Hace poco me han sucedido dos pequeñas historias de esas que le dejan a uno mal cuerpo.
El día 22 de marzo de este año tuvo lugar el primero de estos hechos, que fue protagonizado por un conductor. Acabábamos de bajarnos del autobús que nos llevó de nuestra pequeña ciudad a la Estación de Autobuses de la Avenida de América de Madrid y en esa misma estación nos dispusimos a coger uno de esos autobuses verdes (los comprendidos entre el 281 y 285) que paran en un macrohotel en el que suelen pernoctar los usuarios no madrileños del aeropuerto . En el andén estaba parado un 281 y su conductor estaba dentro; cuando me dispuse a preguntarle el tiempo que iba a tardar en salir el vehículo, el hombre me dijo de un modo tajante que con esas maletas no podíamos subir. Me quedé planchado y buscamos un taxi que nos cobró más de diecisiete euros, cuando podríamos haber resuelto el mismo trayecto con cuatro picadas de un metrobús. Ni que decir tiene que a los autobuses verdes (y a cualquier otro autobús urbano) se puede subir con maletas. Pero acabábamos de toparnos con una de esas personas que hacen el mal por puro placer porque tienen las espaldas cubiertas: al fin y al cabo, nadie iba a denunciarle, pues las personas con las que se ceba no son de Madrid y se van, ipso facto, a un destino más o menos lejano en el que pasarán unos días para luego volverse a sus casas. Serían entre las ocho menos cuarto y las ocho de la tarde y el caritativo conductor era un hombre de edad cercana a la jubilación, moreno, no muy alto y tal vez con entradas.

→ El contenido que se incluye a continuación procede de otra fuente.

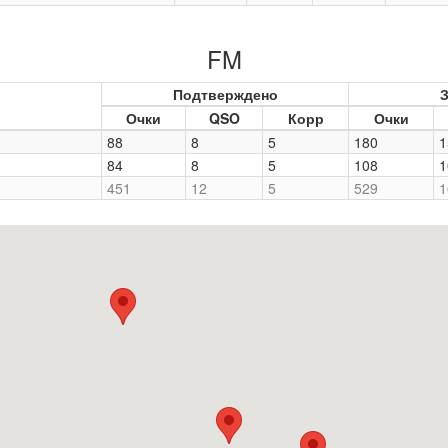
FM
Подтверждено
З
Очки
QSO
Корр
Очки
88
8
5
180
1
84
8
5
108
1
451
12
5
529
1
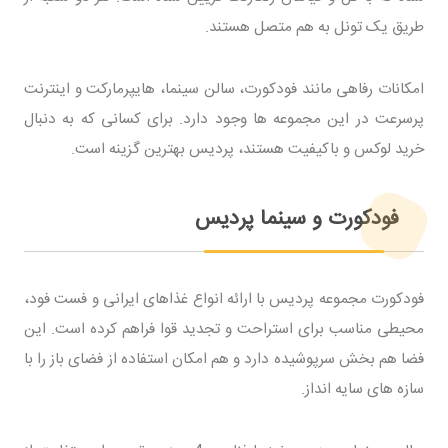
طریق یک تونل به هم متصل هستند.
امکانات رفاهی مانند فودکورت، سالن سینما، هایپرمارکت و اینترنت
پرسرعت در این مجموعه ها وجود دارد. برای کسانی که به دنبال
خرید لوکس و باکیفیت هستند، پردیس بهترین گزینه است.
فودکورت و سینما پردیس
فودکورت مجموعه پردیس با ارائه انواع غذاهای ایرانی و فست فود،
محیطی مناسب برای استراحت و تجدید قوا فراهم کرده است. این
فضا هم بخش سرپوشیده دارد و هم امکان استفاده از فضای باز را با
سازه های سایه انداز.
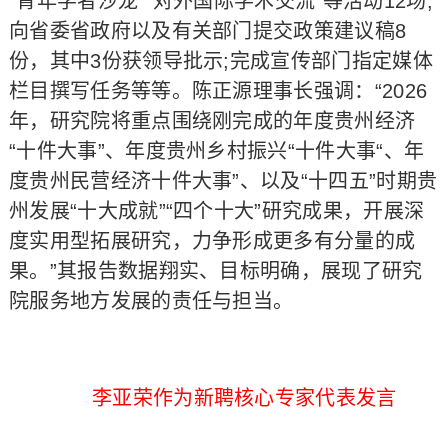
“青年学者沙龙”“对外国际学术交流”等活动12场;
向省委省政府以及有关部门提交政策建议稿8
份，其中3份获领导批示;完成宣传部门指定媒体
栏目撰写任务等等。陈正源理事长强调：“2026
年，研究院将重点围绕刚完成的年度贵州经济
“十件大事”、年度贵州乡村振兴“十件大事“、年
度贵州民营经济十件大事”、以及“十四五”时期贵
州发展“十大成就”“四个十大”研究成果，开展深
度实用型拓展研究，力争形成更多有分量的成
果。”其报告数据翔实、目标明确，展现了研究
院服务地方发展的责任与担当。
李亚荣作为新聘核心专家代表发言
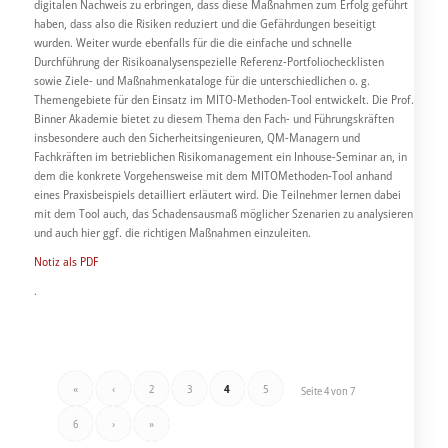
digitalen Nachweis zu erbringen, dass diese Maßnahmen zum Erfolg geführt
haben, dass also die Risiken reduziert und die Gefährdungen beseitigt
wurden. Weiter wurde ebenfalls für die die einfache und schnelle
Durchführung der Risikoanalysenspezielle Referenz-Portfoliochecklisten
sowie Ziele- und Maßnahmenkataloge für die unterschiedlichen o. g.
Themengebiete für den Einsatz im MITO-Methoden-Tool entwickelt. Die Prof.
Binner Akademie bietet zu diesem Thema den Fach- und Führungskräften
insbesondere auch den Sicherheitsingenieuren, QM-Managern und
Fachkräften im betrieblichen Risikomanagement ein Inhouse-Seminar an, in
dem die konkrete Vorgehensweise mit dem MITOMethoden-Tool anhand
eines Praxisbeispiels detailliert erläutert wird. Die Teilnehmer lernen dabei
mit dem Tool auch, das Schadensausmaß möglicher Szenarien zu analysieren
und auch hier ggf. die richtigen Maßnahmen einzuleiten.
Notiz als PDF
.
«
‹
2
3
4
5
Seite 4 von 7
6
›
»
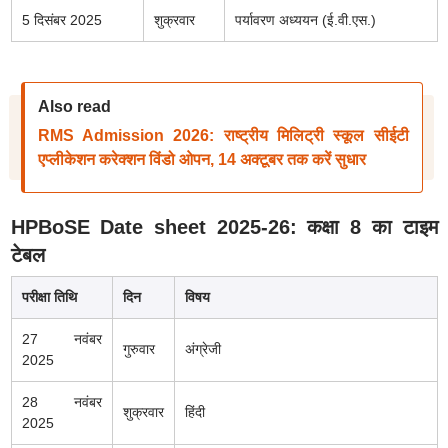
5 दिसंबर 2025
शुक्रवार
पर्यावरण अध्ययन (ई.वी.एस.)
Also read
RMS Admission 2026: राष्ट्रीय मिलिट्री स्कूल सीईटी
एप्लीकेशन करेक्शन विंडो ओपन, 14 अक्टूबर तक करें सुधार
HPBoSE Date sheet 2025-26: कक्षा 8 का टाइम
टेबल
परीक्षा तिथि
दिन
विषय
27 नवंबर
गुरुवार
अंग्रेजी
2025
28 नवंबर
शुक्रवार
हिंदी
2025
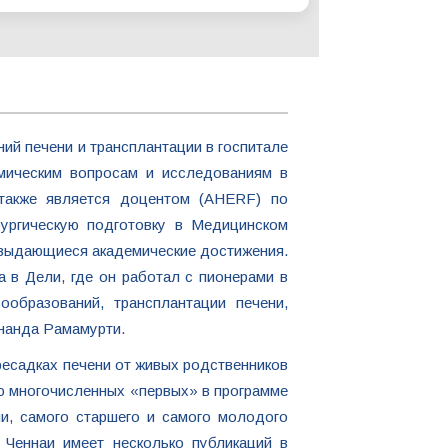
ий печени и трансплантации в госпитале
емическим вопросам и исследованиям в
и также является доцентом (AHERF) по
рургическую подготовку в Медицинском
 выдающиеся академические достижения.
а в Дели, где он работал с пионерами в
ообразований, трансплантации печени,
Ананда Рамамурти.
ресадках печени от живых родственников
ью многочисленных «первых» в программе
и, самого старшего и самого молодого
 Ченнаи имеет несколько публикаций в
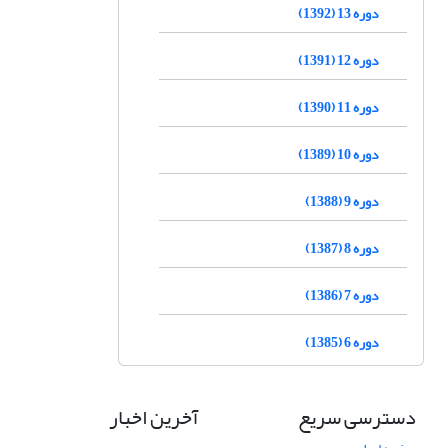
دوره 13 (1392)
دوره 12 (1391)
دوره 11 (1390)
دوره 10 (1389)
دوره 9 (1388)
دوره 8 (1387)
دوره 7 (1386)
دوره 6 (1385)
دسترسی سریع
آخرین اخبار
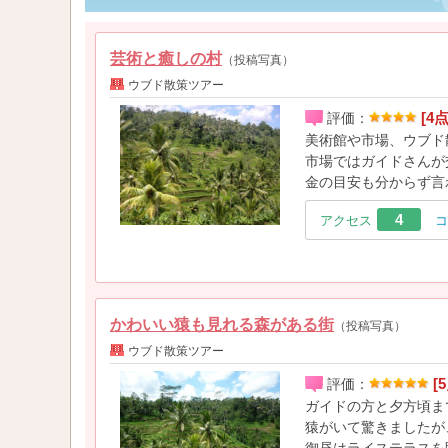
芸術と癒しの村
（投稿写真）
ウブド散策ツアー
[4点
評価：
美術館や市場、ウブド
市場ではガイドさんが
金の目安も分からず言
4
アクセス
コ
かわいい猿も見れる森がある街
（投稿写真）
ウブド散策ツアー
[5
評価：
ガイドの方と夕方頃ま
猿がいて驚きましたが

Salí dolido de aquel episodio y, como no tengo más recurso que éste, lo publico en esta humilde bitácora.
El 28 de noviembre, en el autobús de vuelta que nos trajo de Madrid a nuestra pequeña ciudad estaban sentadas cerca de nosotros dos veinteañeras de impecable factura externa y ruidosos teléfonos móviles. Una morena y una rubia, como en La verbena de la Paloma. Ya en mi provincia, la rubia saca un ordenador portátil, lo sitúa entre ella y su compañera de asiento, lo enciende y se ponen a ver fotos de musculosos místeres de torso desnudo con una música frente a la cual el Chiqui chiqui de Rodolfo Chikilicuatre parecía mismamente la novena de Mahler. Y a un volumen considerable. Mi mujer hace un gesto de desaprobación y yo me lanzo a ofrecerle a la rubia en préstamo unos auriculares para que los demás no tengamos que escuchar su música; como alternativa le planteo (craso error) que baje el volumen. Asimismo, le digo que en cada asiento de ese autobús hay tomas de auriculares para que nadie tenga que escuchar ni la película ni la música del vecino. Lo baja y me dice que si es suficiente, le digo que tendría que quitarlo del todo (insistiendo en la idiosincrasia sonora de esa compañía de autobuses) y la buena señora me dice de malos modos que tendría que haberme limitado a pedirle que lo bajara sin darle tanta explicación. Yo le dije que la única manera como yo pido las cosas es intentando dar razones. Entonces la moza deja de mirarme y dice, con un tono de desprecio digno de mis peores alumnos:
-Anda, pollo, cállate de una vez.
Primera humillación. Y no sé qué le dije a continuación, porque aceptó el préstamo de mis auriculares para compartirlos con su compañera de asiento, la morena de estudiados rizos. Yo le dije que se los quedara y ella me dio las gracias con desgana (la verdad es que se lo dije no por bondad sino porque no quería que ningún miembro de mi familia se manchara los oídos con la cera de la beldad en cuestión). Segunda humillación: el portátil sigue sonando, la rubia se guarda los auriculares, no me los devuelve (si no los usa, para qué se los queda, digo yo) y llegamos a mi ciudad. No tengo arrestos de pedirle que me los devuelva: soy asín de cobarde.
Ella se baja del autobús a fumarse su pitillo rubio para luego seguir en el autobús hasta su destino; nosotros nos vamos a casa.
Salí dolido de aquel lance y, como no tengo más recurso que el del pataleo, también publico la divertida anésdota en esta bitácora.